--- Exercise details ---
Count the lines in the entries below that include the word "into". Give nothing but the number.

------------------------------------------------------------

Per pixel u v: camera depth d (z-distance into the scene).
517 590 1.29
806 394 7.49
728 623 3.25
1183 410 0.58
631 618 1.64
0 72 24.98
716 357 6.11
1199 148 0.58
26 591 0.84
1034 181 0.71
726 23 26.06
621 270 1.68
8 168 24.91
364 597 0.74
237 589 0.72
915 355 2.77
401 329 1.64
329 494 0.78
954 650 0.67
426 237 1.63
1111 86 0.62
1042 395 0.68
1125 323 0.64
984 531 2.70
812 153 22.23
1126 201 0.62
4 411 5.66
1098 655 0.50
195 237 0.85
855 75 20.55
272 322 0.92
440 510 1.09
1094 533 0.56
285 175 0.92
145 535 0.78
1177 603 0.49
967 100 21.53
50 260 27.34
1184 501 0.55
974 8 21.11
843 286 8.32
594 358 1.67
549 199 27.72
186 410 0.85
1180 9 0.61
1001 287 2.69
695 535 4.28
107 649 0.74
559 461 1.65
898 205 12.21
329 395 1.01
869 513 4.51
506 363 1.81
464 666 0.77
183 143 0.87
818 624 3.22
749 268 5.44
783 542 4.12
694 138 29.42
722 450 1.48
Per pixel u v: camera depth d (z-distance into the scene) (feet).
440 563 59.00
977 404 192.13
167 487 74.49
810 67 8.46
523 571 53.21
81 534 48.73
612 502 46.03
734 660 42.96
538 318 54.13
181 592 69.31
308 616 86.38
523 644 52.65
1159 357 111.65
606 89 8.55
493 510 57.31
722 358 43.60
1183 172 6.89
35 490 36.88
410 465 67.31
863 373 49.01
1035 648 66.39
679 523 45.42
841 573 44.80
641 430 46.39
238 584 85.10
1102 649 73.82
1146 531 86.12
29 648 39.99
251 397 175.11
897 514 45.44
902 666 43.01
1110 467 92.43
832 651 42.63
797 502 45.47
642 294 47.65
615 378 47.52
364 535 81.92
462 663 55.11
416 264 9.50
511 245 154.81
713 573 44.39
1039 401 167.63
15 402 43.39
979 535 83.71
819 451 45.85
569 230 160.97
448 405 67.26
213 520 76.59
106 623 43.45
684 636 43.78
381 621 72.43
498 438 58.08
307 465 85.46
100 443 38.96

------------------------------------------------------------

--- Exercise output ---
2